Al-Qur’an memiliki kebiasaan-kebiasaan dalam menarasikan pesannya, baik berkenaan dengan aspek pilihan diksi, susunan kata atau kalimat, pemaknaan, maupun cara penyampaian. Kebiasaan tersebut ada yang bersifat konstan dan ada pula yang bersifat aghlab (seringkali). Para mufassir dan pakar Ulumul Qur’an mengungkap beberapa kebiasaan al-Qur’an tersebut dalam karya mereka dengan intensitas yang berbeda-beda. Seperti Syeikh Thahir bin ’Asyur, Imam ar-Razi, az-Zamakhsyari, Imam az-Zarkasyi, Imam as-Suyuthi, Prof. Quraish Shihab, dan lain-lain. Kita akan belajar sekelumit tentang kebiasaan narasi al-Qur’an itu dan hikmah yang menyertainya.

*-*-*

▶ [SOAL LATIHAN]
Jawab pertanyaan berikut berdasarkan teks tentang kebiasaan narasi al-Qur’an:
(a) Dua sifat apa yang dimiliki kebiasaan-kebiasaan al-Qur’an?
(b) Siapa yang mengungkap kebiasaan-kebiasaan itu dalam karya mereka?
(c) Apa yang akan dipelajari, selain sekelumit tentang kebiasaan narasi al-Qur’an?
Data yang menyertai tidak diperlukan.

▶ [BAHAN]
*-*-*

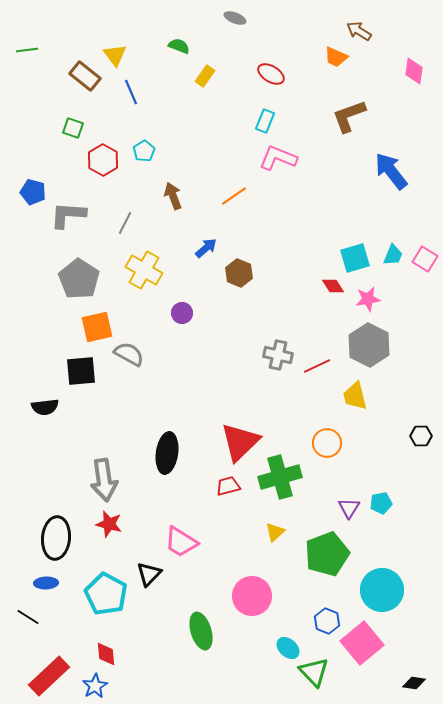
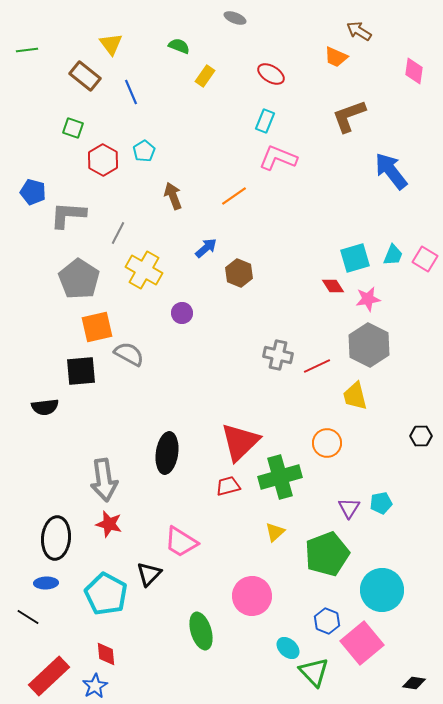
yellow triangle at (115, 55): moved 4 px left, 11 px up
gray line at (125, 223): moved 7 px left, 10 px down
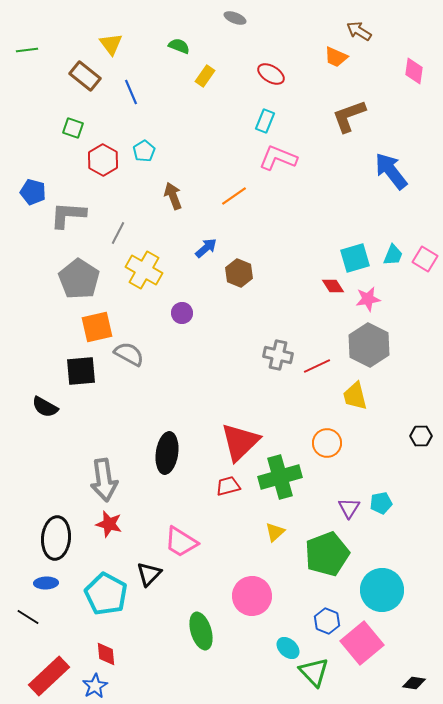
black semicircle at (45, 407): rotated 36 degrees clockwise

*-*-*

▶ [JAWABAN BENAR]
(a) Ada yang bersifat konstan dan ada yang bersifat aghlab (seringkali).
(b) Para mufassir dan pakar Ulumul Qur’an.
(c) Hikmah yang menyertai kebiasaan narasi itu.